The Times E-edition this morning had a direct quote about this. I'll pretend, like Jayson Blair, that I was there instead of lifting the quote verbatim from the Gray Lady: "Effects of the continued sluggishness are being felt well beyond Hong Kong. Electronics manufacturers complain that the development of new consumer products has been badly delayed because engineers were barred from traveling among the United States, Taiwan and China after the SARS outbreak. That means stores around the world will have fewer innovative computer printers, scanners and wireless network devices on the shelves this Christmas." The Times claims to have actually talked to Frank Huang, chairman of both the Taipei Computer Association and Power Chip, one of the largest computer chip manufacturers on Formosa. The Times further claims he said "There will be, because of SARS, a reduced number of products on the market…during the crucial Christmas selling season."

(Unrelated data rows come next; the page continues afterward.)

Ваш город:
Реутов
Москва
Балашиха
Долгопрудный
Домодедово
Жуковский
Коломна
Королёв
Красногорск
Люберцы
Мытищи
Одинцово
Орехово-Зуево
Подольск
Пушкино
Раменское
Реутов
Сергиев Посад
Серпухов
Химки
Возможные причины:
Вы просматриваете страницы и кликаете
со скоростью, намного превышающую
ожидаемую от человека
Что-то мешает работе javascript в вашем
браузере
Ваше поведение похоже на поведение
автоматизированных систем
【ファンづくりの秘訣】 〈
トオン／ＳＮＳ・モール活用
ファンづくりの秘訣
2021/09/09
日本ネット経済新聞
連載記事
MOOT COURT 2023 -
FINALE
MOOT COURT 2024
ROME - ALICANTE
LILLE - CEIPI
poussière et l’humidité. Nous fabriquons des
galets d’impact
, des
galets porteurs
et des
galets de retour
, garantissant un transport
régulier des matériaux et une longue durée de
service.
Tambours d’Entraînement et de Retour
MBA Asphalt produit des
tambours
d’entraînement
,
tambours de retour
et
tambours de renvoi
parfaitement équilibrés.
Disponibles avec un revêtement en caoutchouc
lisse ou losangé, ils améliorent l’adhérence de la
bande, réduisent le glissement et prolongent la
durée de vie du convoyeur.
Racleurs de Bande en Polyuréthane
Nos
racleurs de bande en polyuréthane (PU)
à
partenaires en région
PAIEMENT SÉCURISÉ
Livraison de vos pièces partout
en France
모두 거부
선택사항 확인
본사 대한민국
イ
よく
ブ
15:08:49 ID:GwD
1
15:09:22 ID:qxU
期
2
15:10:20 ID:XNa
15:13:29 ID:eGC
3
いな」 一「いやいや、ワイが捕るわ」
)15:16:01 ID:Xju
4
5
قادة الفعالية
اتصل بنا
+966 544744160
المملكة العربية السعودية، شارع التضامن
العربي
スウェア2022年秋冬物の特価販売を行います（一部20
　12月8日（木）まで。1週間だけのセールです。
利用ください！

Or so the Times reporter claims he said and while it seems plausible I am just not confident that I am stealing accurate quotes since the big Jayson Blair scandal. But the Christmas thing troubles me, since the flu season comes back starting in the Fall when the kids go back to school, and there is no real way to tell the flu from the SARS until your lungs fail. It will be a mess and definately impact my shopping plans.

So I am watching SARS from the vantage of my SARS and I am getting used to the feeling of being retired. No saber at my hip, no threat of imminent deployment.  It is strange and liberating at the same time.

But you wouldn't think I am retired this week, if you watched me at my fake mahogany desk. I am waiting to see if they will offer me a senior executive position. Maybe they will and maybe they won't. The process has to be fair and has to be validated through the Office of Personnel Management. In the meantime, they have sworn me as a Federal employee to be paid at an hourly rate equivalent to the position to which I may be hired. There are no benefits, just pay for the hours I work, though of course we work more. I figured it out based on the official rate. There are 2,040 working hours in a year, calculated at 52 weeks times 40 hours. The net salary, divided by the hours, comes out to a rate of $67.15, almost as good as some car mechanics. That is a heck of a lot better what I was getting before, though the net wasn't that much different. We were on call all the time, 7X24, so the hourly rate was only $9.61. Of course, the plus side of that was that I made it even when I was asleep.

Which is not a bad, for a government worker. Which they say is an oxymoron, but you better smile when you say that, Pardner.